Delito à mesa (4)
Gosto de entrar em restaurantes onde já sou conhecido e sabem de antemão o que irão trazer-me para a mesa sem eu ter necessidade de consultar a ementa.
É como se fizesse parte da família alargada desses estabelecimentos, onde um cliente nunca deixa de ser bem tratado mas os habitués justificam um toque suplementar de atenção.
Solar dos Presuntos: a melhor 'paella' de Lisboa
Acontece-me, desde logo, no Solar dos Presuntos. Há anos que vou lá comer sempre o mesmo prato: a melhor paella de Lisboa. Sempre acompanhada por um excelente Alvarinho, o Portal do Fidalgo. Antes de me sentar, já qualquer membro da diligente equipa de empregados bem orientada pelo maestro Pedro Cardoso sabe qual será a minha opção, sólida e líquida.
O mesmo sucede no Nova Goa, onde mantenho fidelidade ao sarapatel. Sebastião Fernandes – proprietário, anfitrião e uma das figuras mais carismáticas da restauração lisboeta – nunca precisa de me estender o menu. Nem eu preciso de lhe dizer o que me apetece mastigar.
Sinto-me lá sempre em casa. Tal como no Salsa & Coentros, que frequento desde a abertura, e onde a escolha quase invariável é o arroz de perdiz – que já não necessito de encomendar. José Duarte, patrão e timoneiro deste simpático restaurante, bem sabe qual será a minha escolha.
Ali perto, no Mercado de Alvalade, quando me sento à mesa sei que virá o inconfundível balchão de camarão – acompanhado por um jarrinho de branco da Casa Ermelinda Freitas, uma das melhores relações preço-qualidade dos vinhos portugueses. Deixaram há muito de perguntar, deixei há muito de pedir.
Acontece o mesmo no Comilão. Secundino Cardoso, alma deste marco na arte de bem refeiçoar em Campo de Ourique, sabe o que ali procuro quase invariavelmente: o admirável arroz de pato, que tenho comido mesmo quando não consta da ementa.
Conventual: uma saudade
Foram-se os tempos do Conventual, que chegou a ter o melhor cozido à portuguesa de Lisboa, e do antigo Coelho da Rocha, onde rumei durante anos em busca da empada de lebre: ainda não me apeteceu regressar com a nova gerência.
Já não existe o Múni, na Rua dos Correeiros, onde o bacalhau à Gomes de Sá era imbatível.
No Bairro Alto deixou de morar o Pap’ Açorda, meu destino invariável quando me apetecia matar saudades dos incomparáveis pastéis de massa tenra. Espreitei o sucedâneo recém-inaugurado, ao Cais do Sodré, mas não fiquei cliente: pareceu-me presumido em excesso.
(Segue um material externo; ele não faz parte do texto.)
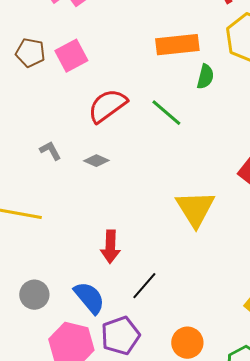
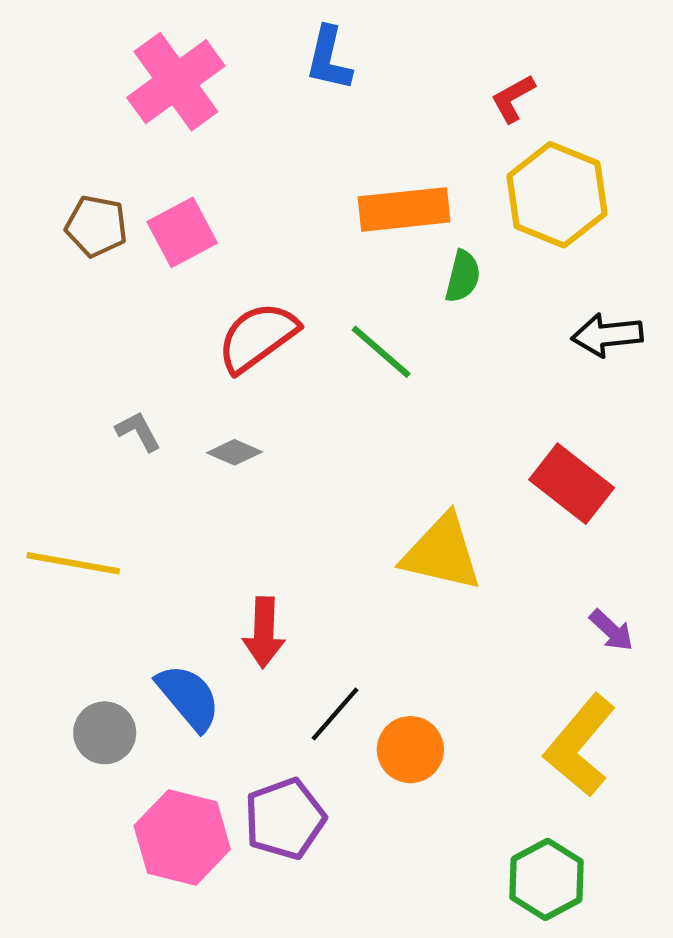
yellow triangle: (195, 209) -> (442, 553), turned -45
blue semicircle: (89, 298) -> (188, 697), moved
orange circle: (187, 343) -> (410, 750), moved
Com doses demasiado minguadas a preços exageradamente robustos.
Os preços nada convidativos afastaram-me de outros poisos gastronómicos da capital que frequentei em tempos idos. Mas lembro ainda com um fio de nostalgia o bife tártaro do XL e a raia no vapor com alcaparras d' A Travessa.
Via Graça: os olhos também comem
Uns partem, outros chegam.
Por estes dias vou abancando no Ibo (lombinhos de peixe em molho de coco e coentros com puré de mandioca e batata doce) ou no Jesus É Goês (magnífico camarão recheado, imbatível nas rotas gastronómicas da capital). Nunca deixo de recomendar a piazza diavola do Come Prima. E revisito clássicos, como a Adega da Tia Matilde (arroz de frango), o Solar dos Nunes (arroz de lebre), o Poleiro (vitela barrosã no forno com arroz de salpicão) ou o velho-novo Via Graça, de onde se desfruta uma das vistas mais soberbas da capital.
De uns e outros tenciono falar aqui, nos meses mais próximos, recuperando uma série iniciada no DELITO por colegas como a Ana Vidal e o José Navarro de Andrade. Uma série que saberá ainda melhor se reflectir o saudável espírito colectivo que sempre cultivámos. As boas tradições devem manter-se.